Was that a poisonous friendship

Toxic friendship: pure poison for freelancers

Recognizing Toxic Friendships - The Typical Warning Signs

So, the theoretical part is through, phew! Now it's time to get down to business. In the next few lines you will learn how to recognize negative friendships in practice. Perhaps some of these examples sound very familiar to you.

Important: A toxic relationship isn't all bad when the negativity comes from the other. If the aggressiveness or negativity is coming from you, that's a problem as well.

You are the third wheel (even if there are two of me)

Is that even possible? For sure! Especially since each of us has a small computer in our pocket that allows constant communication. So if your "friend" is constantly busy with other things than you, this is a pretty obvious sign.
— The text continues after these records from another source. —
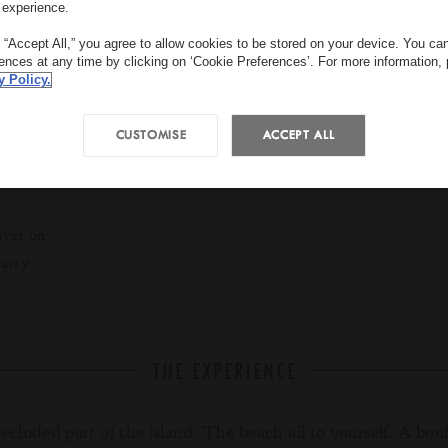
 experience.
g “Accept All,” you agree to allow cookies to be stored on your device. You c
rences at any time by clicking on ‘Cookie Preferences’. For more information,
y Policy.
CUSTOMISE
ACCEPT ALL
3 hours
USD 1609 per c
ives on
tarry
THE EXPERIENCE
secluded part of the island. The beach all to yourself. A bonf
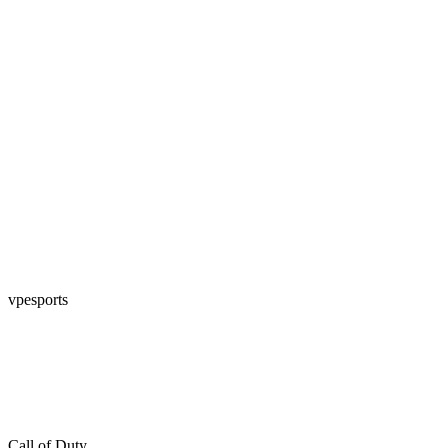
vpesports
Call of Duty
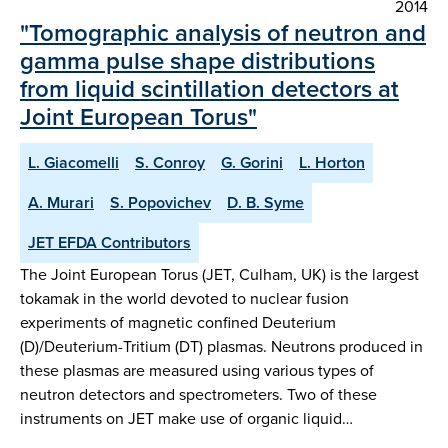
2014
"Tomographic analysis of neutron and
gamma pulse shape distributions
from liquid scintillation detectors at
Joint European Torus"
L. Giacomelli
S. Conroy
G. Gorini
L. Horton
A. Murari
S. Popovichev
D. B. Syme
JET EFDA Contributors
The Joint European Torus (JET, Culham, UK) is the largest
tokamak in the world devoted to nuclear fusion
experiments of magnetic confined Deuterium
(D)/Deuterium-Tritium (DT) plasmas. Neutrons produced in
these plasmas are measured using various types of
neutron detectors and spectrometers. Two of these
instruments on JET make use of organic liquid…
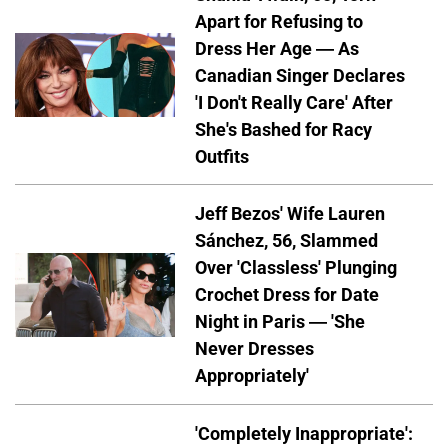
Apart for Refusing to
Dress Her Age — As
Canadian Singer Declares
'I Don't Really Care' After
She's Bashed for Racy
Outfits
Jeff Bezos' Wife Lauren
Sánchez, 56, Slammed
Over 'Classless' Plunging
Crochet Dress for Date
Night in Paris — 'She
Never Dresses
Appropriately'
'Completely Inappropriate':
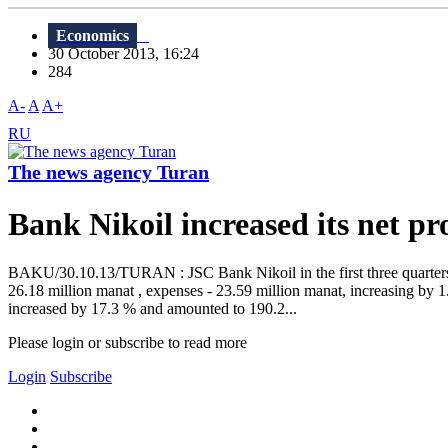
Economics
30 October 2013, 16:24
284
A-
A
A+
RU
The news agency Turan
Bank Nikoil increased its net p
BAKU/30.10.13/TURAN : JSC Bank Nikoil in the first three quarters of
26.18 million manat , expenses - 23.59 million manat, increasing by 
increased by 17.3 % and amounted to 190.2...
Please login or subscribe to read more
Login
Subscribe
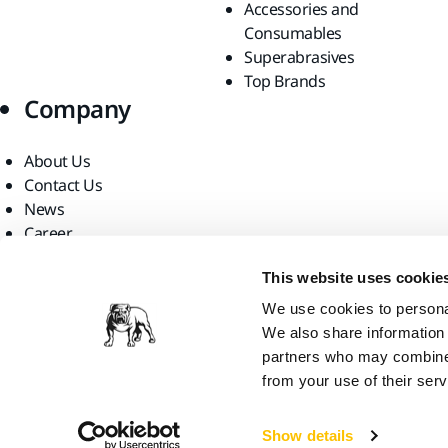
Accessories and
Consumables
Superabrasives
Top Brands
Company
About Us
Contact Us
News
Career
For Media
This website uses cookie
For Partners
Find us
We use cookies to personal
We also share information 
partners who may combine i
from your use of their serv
Show details
Mirka USA, 2026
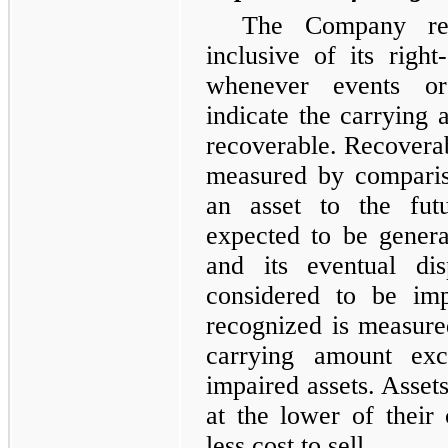
The Company revi
inclusive of its right
whenever events or
indicate the carrying
recoverable. Recoverabi
measured by comparis
an asset to the fut
expected to be genera
and its eventual dis
considered to be imp
recognized is measur
carrying amount exc
impaired assets. Assets
at the lower of their
less cost to sell.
Successes are not celebrated (on the contrary)

If you can't celebrate one’s successes together, then you have a problem. In a toxic friendship, success does not lead to joy, but to envy of the other.

When friends get exhausted

Above all else, friendship is meant to benefit you (and your boyfriend). Yes, sometimes one of those perks can be getting through tough times together. But when friendship becomes exhausting and a burden, the benefits dwindle.

Less and less in common

Friendships live and develop constantly. However, everyone involved also develops further on their own. Job, relationships, family, children, hobbies ... these are just a few factors that contribute to your development and which you, in most cases, go through independently of your boyfriend. Friends can grow apart and you have to accept that.

Just a listener

Some people are good listeners, others are not. In a good friendship, however, the not-so-good listeners also try to listen. If the imbalance becomes too great, the relationship will not look good.

Just don't make a mistake

Do you know that - when you have the feeling that you are about to say something wrong? Then you are in a toxic friendship! Friends should be able to speak openly with one another and know how to interpret certain things correctly.

Your "friend" is holding you back

You have probably heard the saying: If you want to be successful, surround yourself with successful people.

There is certainly something to it. A "friend" is definitely able to pull you down. For example, through constant bad mood or because he makes you feel that you have to pull him with you. This is not fair and an indication of a toxic relationship.